An appeal was made by the accused man from a judgment of the County Supreme Court rendered on October 26, 1983, convicting him of four counts of criminal facilitation in the fourth degree, upon a jury verdict, and the imposing sentence. A New York Criminal Lawyer said the judgment was affirmed and the matter was remitted to the County Supreme Court for further proceedings pursuant to the Criminal Procedure Law.
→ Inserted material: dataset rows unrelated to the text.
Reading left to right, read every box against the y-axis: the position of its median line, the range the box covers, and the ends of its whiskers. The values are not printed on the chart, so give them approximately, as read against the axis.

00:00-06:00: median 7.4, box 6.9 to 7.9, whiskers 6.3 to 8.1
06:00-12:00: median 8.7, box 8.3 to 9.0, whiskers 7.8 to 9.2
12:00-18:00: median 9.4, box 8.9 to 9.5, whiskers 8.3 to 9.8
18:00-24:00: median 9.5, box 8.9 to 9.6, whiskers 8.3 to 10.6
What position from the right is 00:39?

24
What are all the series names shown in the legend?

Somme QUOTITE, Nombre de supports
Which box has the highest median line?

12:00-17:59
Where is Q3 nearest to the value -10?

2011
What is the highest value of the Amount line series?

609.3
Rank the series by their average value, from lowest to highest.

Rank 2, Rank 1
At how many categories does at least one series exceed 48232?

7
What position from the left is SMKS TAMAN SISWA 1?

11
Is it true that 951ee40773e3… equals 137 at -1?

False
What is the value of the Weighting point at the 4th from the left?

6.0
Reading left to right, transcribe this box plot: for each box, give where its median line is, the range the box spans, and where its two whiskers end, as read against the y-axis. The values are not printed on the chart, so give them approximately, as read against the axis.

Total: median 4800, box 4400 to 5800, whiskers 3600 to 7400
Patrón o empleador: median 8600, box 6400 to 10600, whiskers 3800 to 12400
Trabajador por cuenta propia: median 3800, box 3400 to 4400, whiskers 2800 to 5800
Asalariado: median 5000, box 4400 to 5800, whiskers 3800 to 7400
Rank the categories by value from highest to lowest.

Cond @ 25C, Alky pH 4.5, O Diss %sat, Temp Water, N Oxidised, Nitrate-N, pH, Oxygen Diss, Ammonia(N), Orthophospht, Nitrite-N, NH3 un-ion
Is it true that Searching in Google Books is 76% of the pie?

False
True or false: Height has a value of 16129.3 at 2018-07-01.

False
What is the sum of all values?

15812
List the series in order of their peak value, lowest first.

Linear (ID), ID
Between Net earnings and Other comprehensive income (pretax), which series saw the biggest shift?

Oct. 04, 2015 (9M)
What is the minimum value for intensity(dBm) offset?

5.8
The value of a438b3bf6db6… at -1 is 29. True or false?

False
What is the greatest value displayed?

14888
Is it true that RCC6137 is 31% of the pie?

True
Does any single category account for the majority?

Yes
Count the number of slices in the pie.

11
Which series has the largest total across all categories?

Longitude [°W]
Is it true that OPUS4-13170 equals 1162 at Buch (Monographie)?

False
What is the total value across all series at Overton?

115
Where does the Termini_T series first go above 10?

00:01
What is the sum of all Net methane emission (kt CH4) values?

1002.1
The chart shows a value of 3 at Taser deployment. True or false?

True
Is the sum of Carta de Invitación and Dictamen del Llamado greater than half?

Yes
Pursuant to the defense counsel’s request, the trial court charged criminal facilitation in the fourth degree as a lesser included offense of grand larceny in the second degree and attempted grand larceny in the second degree. The accused man was ultimately found guilty of four counts of criminal facilitation in the fourth degree and acquitted of all other charges. The accused argues, as he did on his motion to set aside the verdict, that criminal facilitation in the fourth degree is not a lesser included offense of grand larceny in the second degree and attempted grand larceny in the second degree and that the defect in erroneously charging such a request is non-waivable inasmuch as it goes to the court’s subject matter jurisdiction. A New York Criminal Lawyer said criminal Term resolved both issues against the accused man. Since the accused man effectively waived any error in the submission of the charge of criminal facilitation in the fourth degree to the jury, the Appellate Court affirms.
A comparative evaluation of the two operative statutes, grand larceny in the second degree and criminal facilitation in the fourth degree reveals that the latter is not a lesser included offense of the former because it is theoretically possible for a person to commit the crime of grand larceny in the second degree without intending to aid anyone else in the commission of a felony.